Abstract
Background
Obesity represents a global health crisis, yet a dichotomy is emerging with classification according to the metabolic state into metabolically healthy obesity (MHO) and metabolically unhealthy obesity (MUO). This study aimed to identify distinctive systemic clinical/endocrinological parameters between MHO individuals, employing a comprehensive comparative analysis of 50 biomarkers. Our emphasis was on routine analytes, ensuring cost-effectiveness for widespread use in diagnosing metabolic health.
Subjects/methods
The study included 182 women diagnosed with obesity referred for bariatric surgery at the Endocrinology, Diabetes, and Metabolism Service of São João Hospital and University Centre in Portugal.

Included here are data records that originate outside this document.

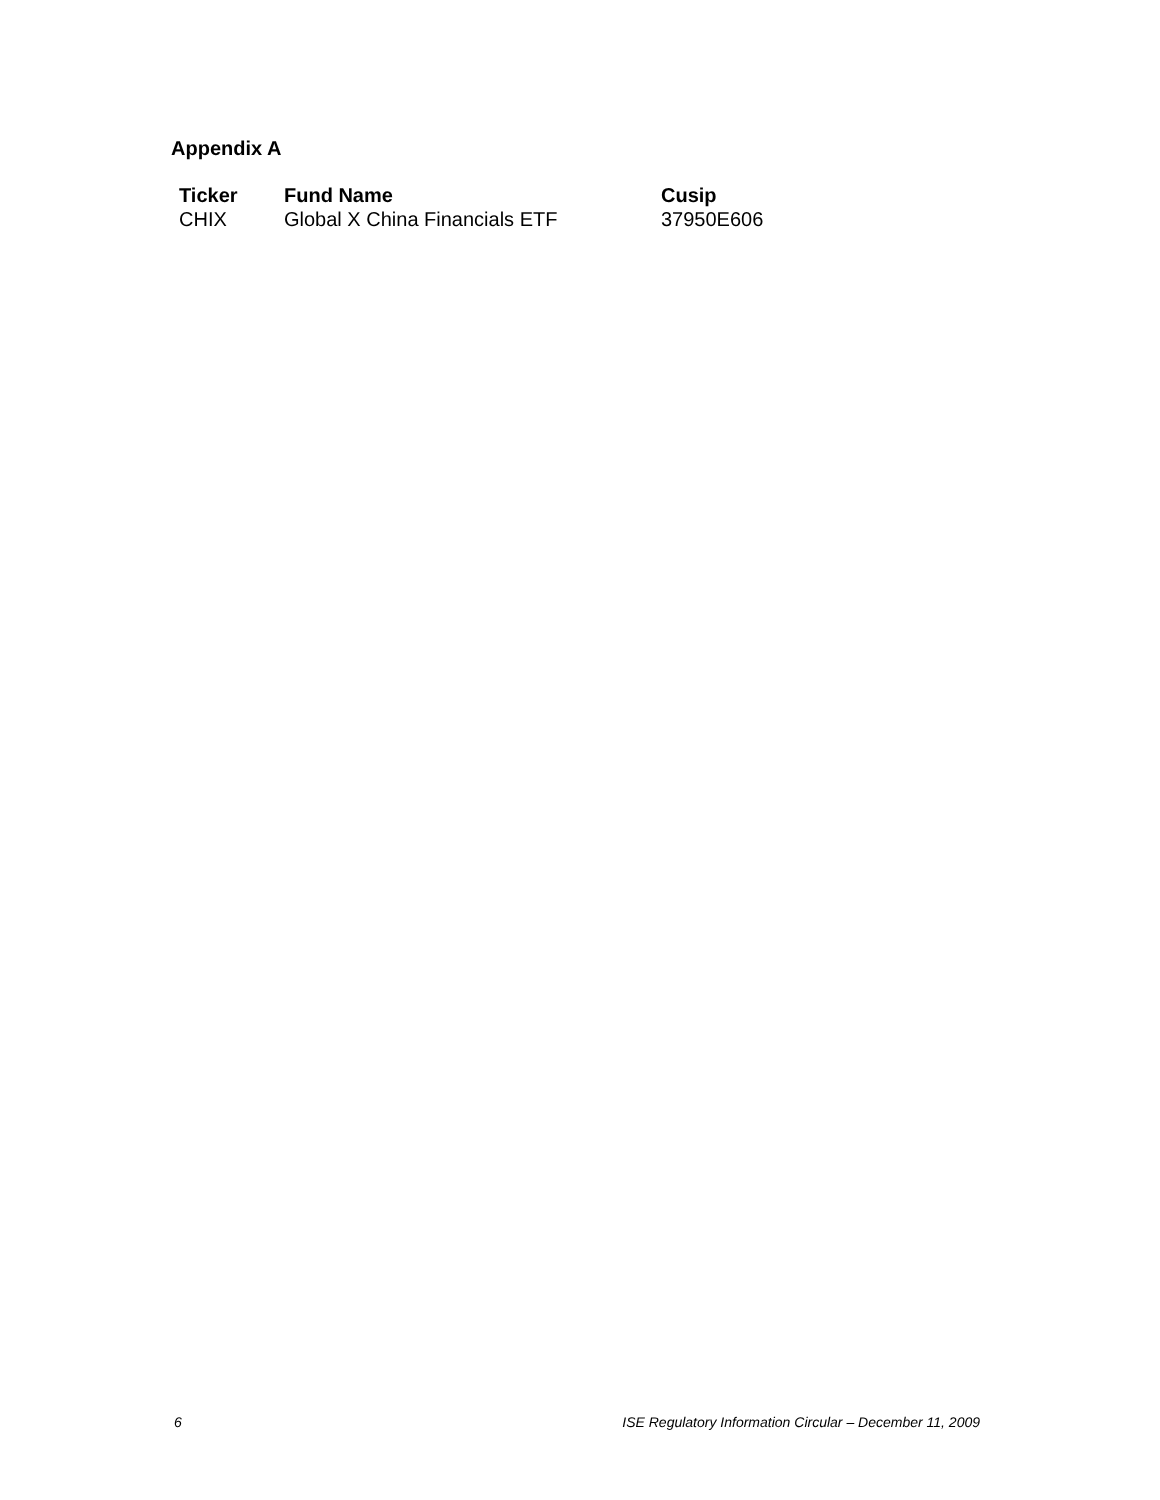Appendix A
| Ticker | Fund Name | Cusip |
| --- | --- | --- |
| CHIX | Global X China Financials ETF | 37950E606 |
6 ISE Regulatory Information Circular – December 11, 2009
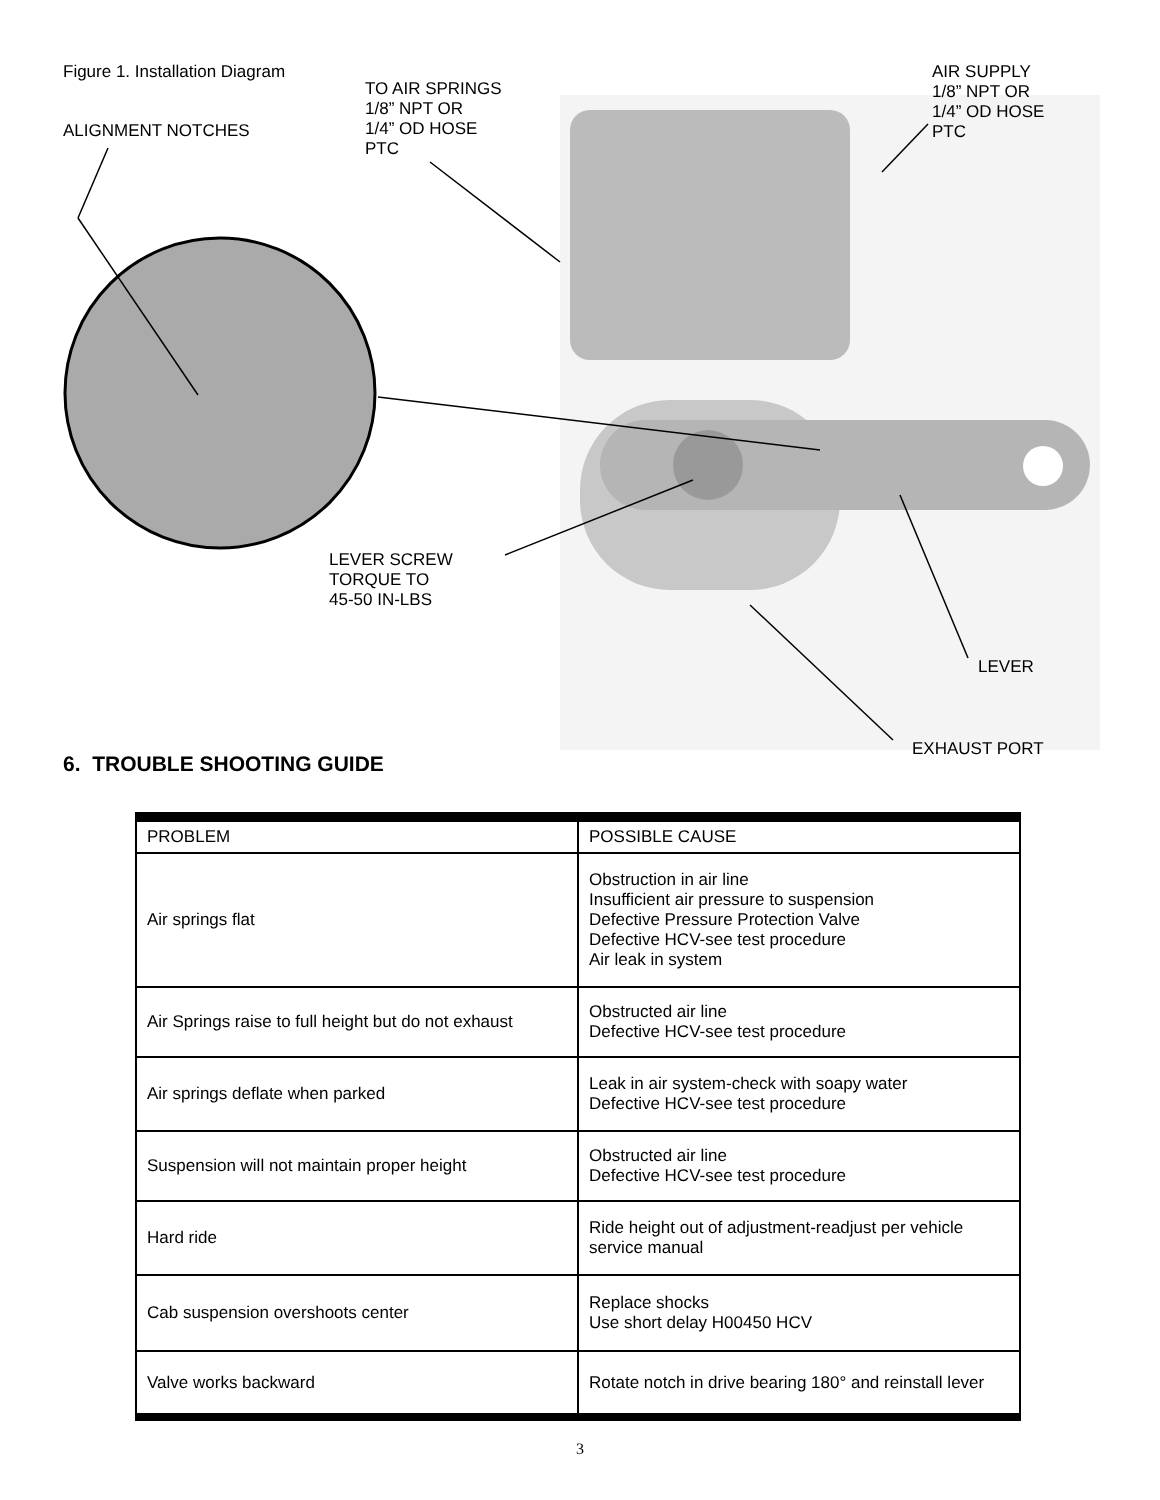Figure 1. Installation Diagram
TO AIR SPRINGS
1/8” NPT OR
1/4” OD HOSE
PTC
AIR SUPPLY
1/8” NPT OR
1/4” OD HOSE
PTC
ALIGNMENT NOTCHES
LEVER SCREW
TORQUE TO
45-50 IN-LBS
LEVER
EXHAUST PORT
6. TROUBLE SHOOTING GUIDE
| PROBLEM | POSSIBLE CAUSE |
| Air springs flat | Obstruction in air line Insufficient air pressure to suspension Defective Pressure Protection Valve Defective HCV-see test procedure Air leak in system |
| Air Springs raise to full height but do not exhaust | Obstructed air line Defective HCV-see test procedure |
| Air springs deflate when parked | Leak in air system-check with soapy water Defective HCV-see test procedure |
| Suspension will not maintain proper height | Obstructed air line Defective HCV-see test procedure |
| Hard ride | Ride height out of adjustment-readjust per vehicle service manual |
| Cab suspension overshoots center | Replace shocks Use short delay H00450 HCV |
| Valve works backward | Rotate notch in drive bearing 180° and reinstall lever |
3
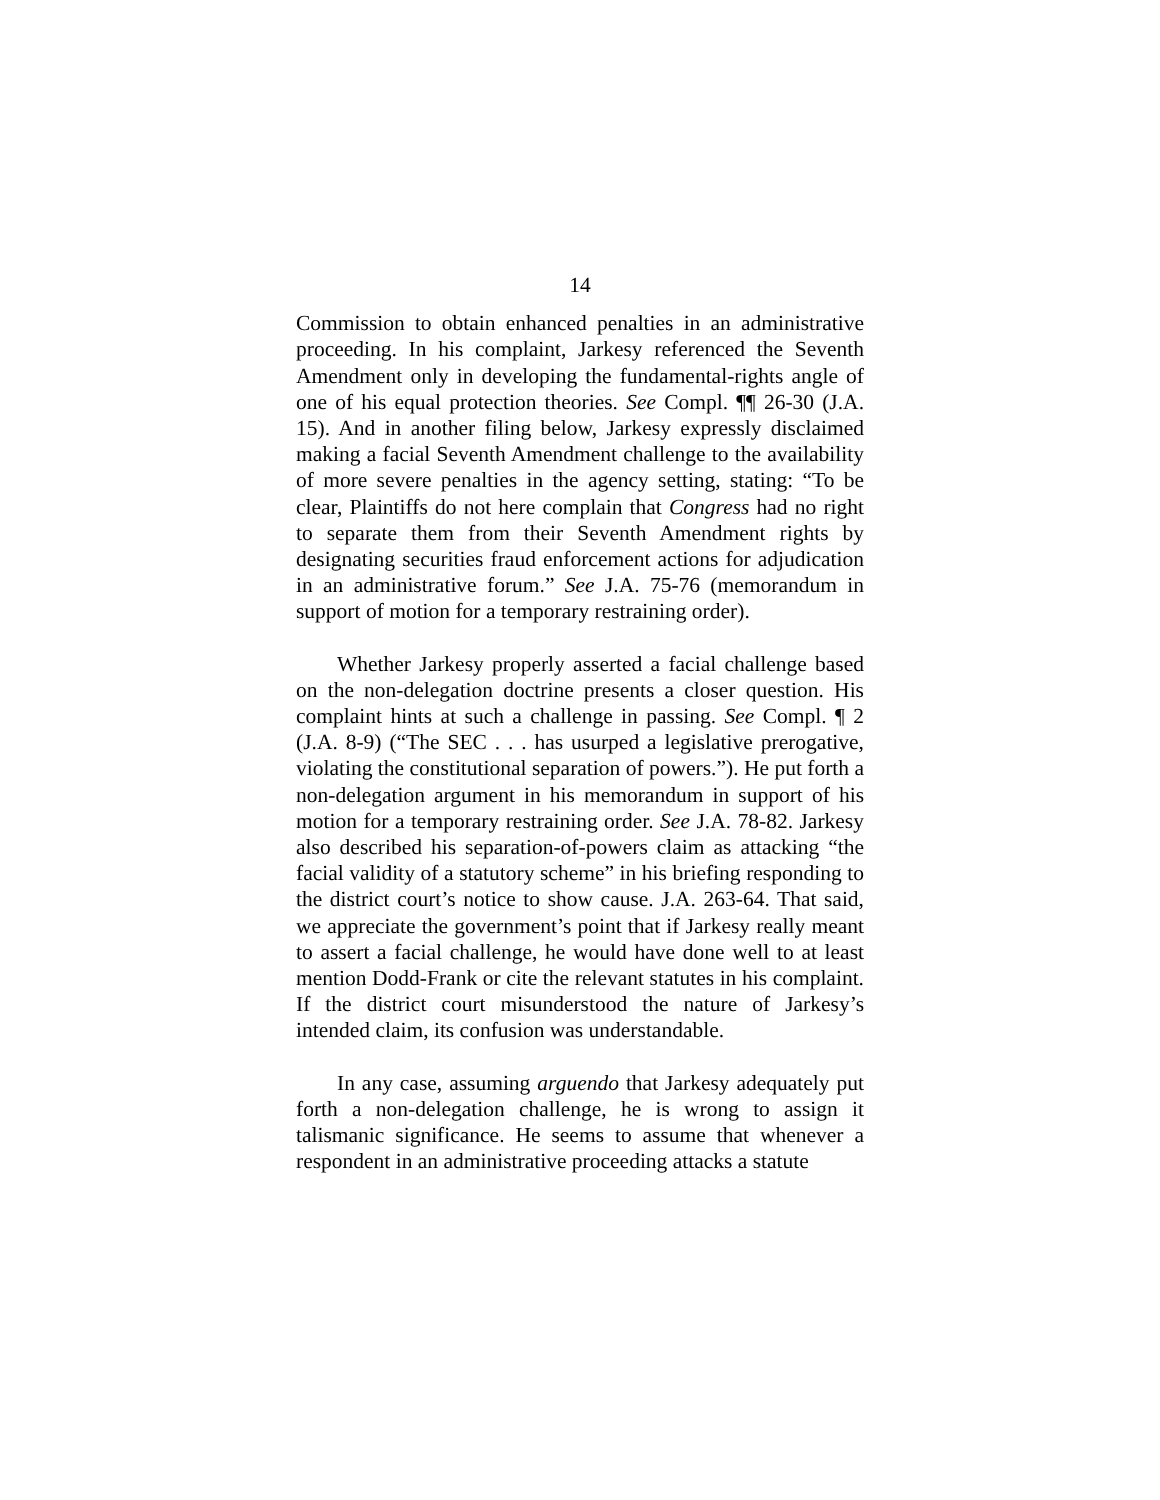14
Commission to obtain enhanced penalties in an administrative proceeding. In his complaint, Jarkesy referenced the Seventh Amendment only in developing the fundamental-rights angle of one of his equal protection theories. See Compl. ¶¶ 26-30 (J.A. 15). And in another filing below, Jarkesy expressly disclaimed making a facial Seventh Amendment challenge to the availability of more severe penalties in the agency setting, stating: “To be clear, Plaintiffs do not here complain that Congress had no right to separate them from their Seventh Amendment rights by designating securities fraud enforcement actions for adjudication in an administrative forum.” See J.A. 75-76 (memorandum in support of motion for a temporary restraining order).
Whether Jarkesy properly asserted a facial challenge based on the non-delegation doctrine presents a closer question. His complaint hints at such a challenge in passing. See Compl. ¶ 2 (J.A. 8-9) (“The SEC . . . has usurped a legislative prerogative, violating the constitutional separation of powers.”). He put forth a non-delegation argument in his memorandum in support of his motion for a temporary restraining order. See J.A. 78-82. Jarkesy also described his separation-of-powers claim as attacking “the facial validity of a statutory scheme” in his briefing responding to the district court’s notice to show cause. J.A. 263-64. That said, we appreciate the government’s point that if Jarkesy really meant to assert a facial challenge, he would have done well to at least mention Dodd-Frank or cite the relevant statutes in his complaint. If the district court misunderstood the nature of Jarkesy’s intended claim, its confusion was understandable.
In any case, assuming arguendo that Jarkesy adequately put forth a non-delegation challenge, he is wrong to assign it talismanic significance. He seems to assume that whenever a respondent in an administrative proceeding attacks a statute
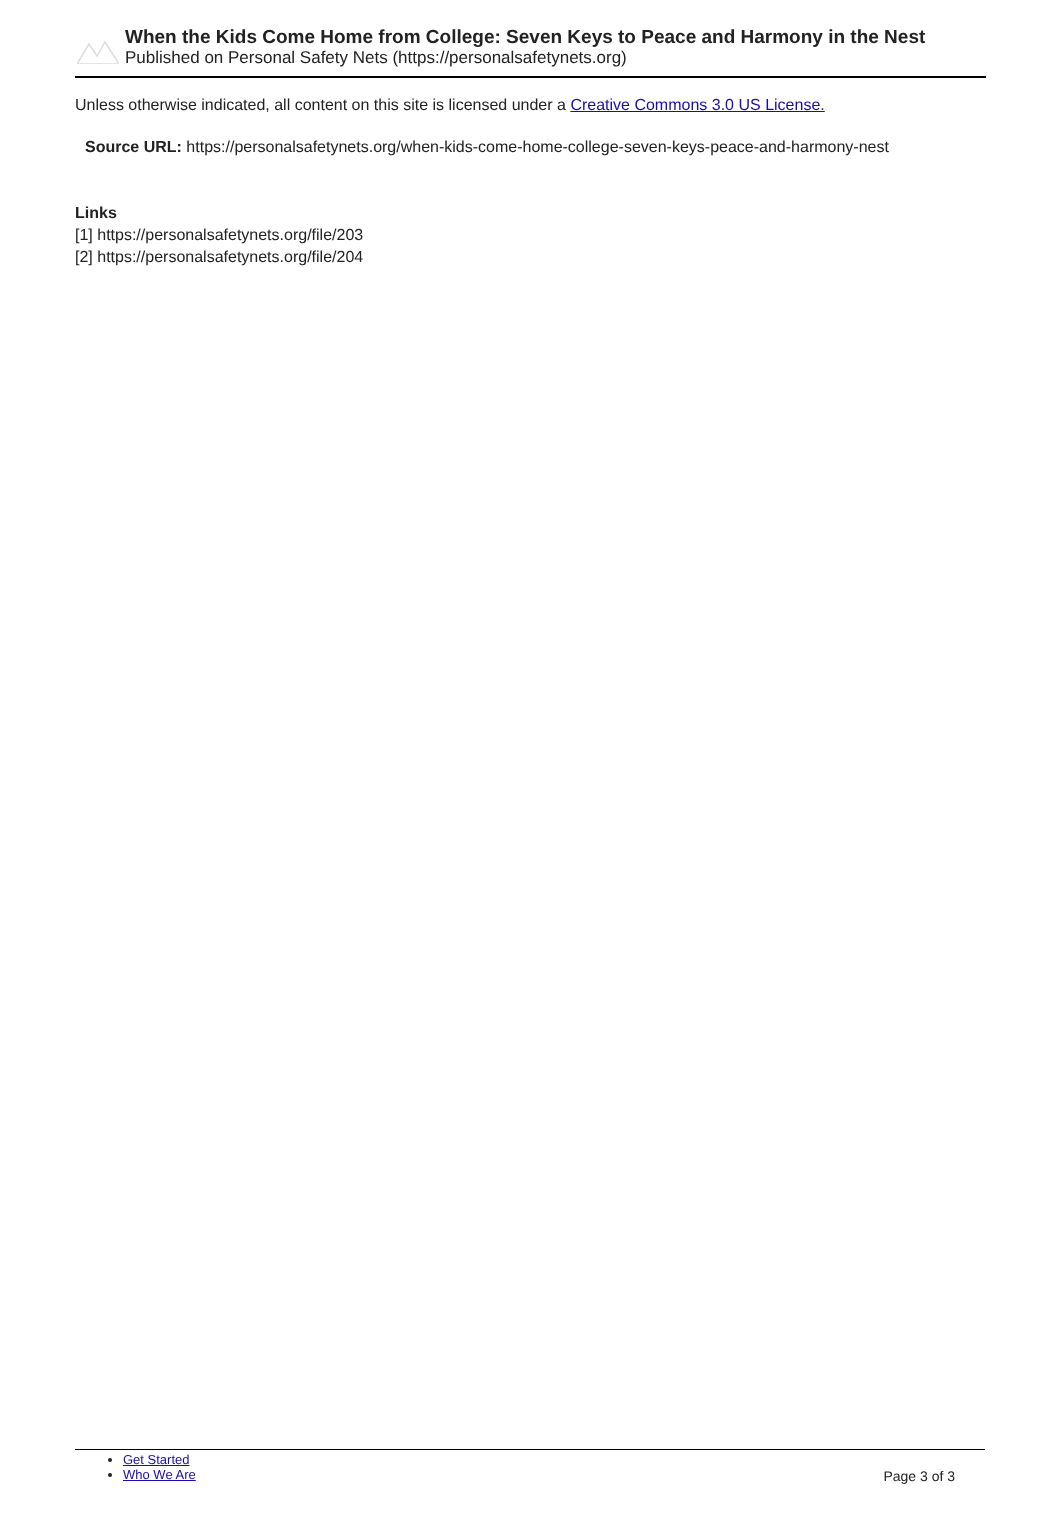When the Kids Come Home from College: Seven Keys to Peace and Harmony in the Nest
Published on Personal Safety Nets (https://personalsafetynets.org)
Unless otherwise indicated, all content on this site is licensed under a Creative Commons 3.0 US License.
Source URL: https://personalsafetynets.org/when-kids-come-home-college-seven-keys-peace-and-harmony-nest
Links
[1] https://personalsafetynets.org/file/203
[2] https://personalsafetynets.org/file/204
Get Started
Who We Are
Page 3 of 3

MUO was defined by the presence of at least one of the following metabolic disorders: diabetes, hypertension, or dyslipidemia. Patients were stratified based on the diagnosis of these pathologies.
Results
Significantly divergent health-related parameters were observed between MHO and MUO patients. Notable differences included: albumin (40.1 ± 2.2 vs 40,98 ± 2.6 g/L, p value = 0.017), triglycerides (110.7 ± 51.1 vs 137.57 ± 82.6 mg/dL, p value = 0.008), glucose (99.49 ± 13.0 vs 119.17 ± 38.9 mg/dL, p value < 0.001), glycated hemoglobin (5.58 ± 0.4 vs 6.15 ± 1.0%, p value < 0.001), urea (31.40 ± 10.0 vs 34.61 ± 10.2 mg/dL, p value = 0.014), total calcium (4.64 ± 0.15 vs 4.74 ± 0.17 mEq/L, 1 mEq/L = 1 mg/L, p value < 0.001), ferritin (100.04 ± 129.1 vs 128.55 ± 102.1 ng/mL, p value = 0.005), chloride (104.68 ± 1.5 vs 103.04 ± 2.6 mEq/L, p value < 0.001), prolactin (13.57 ± 6.3 vs 12.47 ± 7.1 ng/mL, p value = 0.041), insulin (20.36 ± 24.4 vs 23.87 ± 19.6 μU/mL, p value = 0.021), c peptide (3.78 ± 1.8 vs 4.28 ± 1.7 ng/mL, p value = 0.003), albumin/creatinine ratio (15.41 ± 31.0 vs 48.12 ± 158.7 mg/g creatinine, p value = 0.015), and whole-body mineral density (1.27 ± 0.1 vs 1.23 ± 0.1 g/cm2, p value = 0.016).
Conclusions
Our findings highlight potential additional parameters that should be taken into consideration alongside the commonly used biomarkers for classifying metabolic health in women. These include albumin, urea, total calcium, ferritin, chloride, prolactin, c-peptide, albumin-creatinine ratio, and whole-body mineral density. Moreover, our results also suggest that MHO may represent a transitional phase preceding the development of the MUO phenotype.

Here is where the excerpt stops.